Most of us who have worked with computers for a while remember the glory days of antivirus. Back then, most malware arrived as an attachment and would be immediately stopped by the antivirus program if we tried to open it.
In those days, malware protection was simple.
Unfortunately, the intruders and their new malware threats are vastly more sophisticated. Intruders have the goal of getting past the edge of the network and into the inside where the valuable data exists.

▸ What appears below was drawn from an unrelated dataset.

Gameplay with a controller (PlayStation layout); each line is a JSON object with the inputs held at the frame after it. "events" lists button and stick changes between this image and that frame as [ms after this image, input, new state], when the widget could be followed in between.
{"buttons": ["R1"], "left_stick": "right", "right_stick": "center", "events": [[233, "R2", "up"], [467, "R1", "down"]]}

In an effort to protect machines on the edge of the network, administrators have tried limiting administrative rights and hardening the OS. Unfortunately, this can cause an increase in the number of support calls because some desktop applications stop working.
The Equal and Opposite Reaction of New Malware Threats
Most antivirus products use a unique signature (or fingerprint) to identify malware. The antivirus uses a cryptographic hashing process to create a fingerprint and then stores all those fingerprints in a database on the workstation.
When they started this method years ago, they might have had hundreds of fingerprints. As the number of variants have dramatically increased, the size of the database file has increased as a result. As the file size grows, the antivirus is forced to constantly scan files in order to keep up. This can degrade performance.
According to Tech Republic, “anti-virus scanning is based on Newton’s law; for every action there is an equal and opposite reaction. Each time a new virus, or a new viral approach is discovered, anti-virus scanners must be updated. It isn’t hard to see there is a point of diminishing returns, where updating is no longer feasible because testing takes too long. At that point, customers begin to look for other solutions to overcome malicious threats.”
While traditional antivirus might not be dead, it certainly isn’t as effective as it was in the old days. New malware threats have advanced past this level of security. For example, what happens when a polymorphic virus that can change its own code and signature shows up on a workstation (i.e. endpoint)? The answer is that it isn’t recognizable by traditional antivirus.
New Malware Threats: Coming to An Endpoint Near You
An endpoint could be a computer running Windows, Apple, or Linux. Or it could be a tablet, smartphone or some other device on your network. Any of these are potential endpoints where malware can come in. Endpoint security software such as uses behavior-based threat detection to detect threats upon execution that cannot be detected by known detection methods, such as signatures or mathematical algorithms.
By protecting endpoints, you are protecting the biggest attack surface area on your network.
Using advanced detection, modern security software actively finds threats using forensic capture capabilities. This process of watching processes and behaviors is more efficient than having to scan every single file on the machine.
New malware threats will continue to evolve with a greater number of attacks using variants that don’t exist in antivirus databases. By the time it gets added to their extensive list of known malware, it is often too late.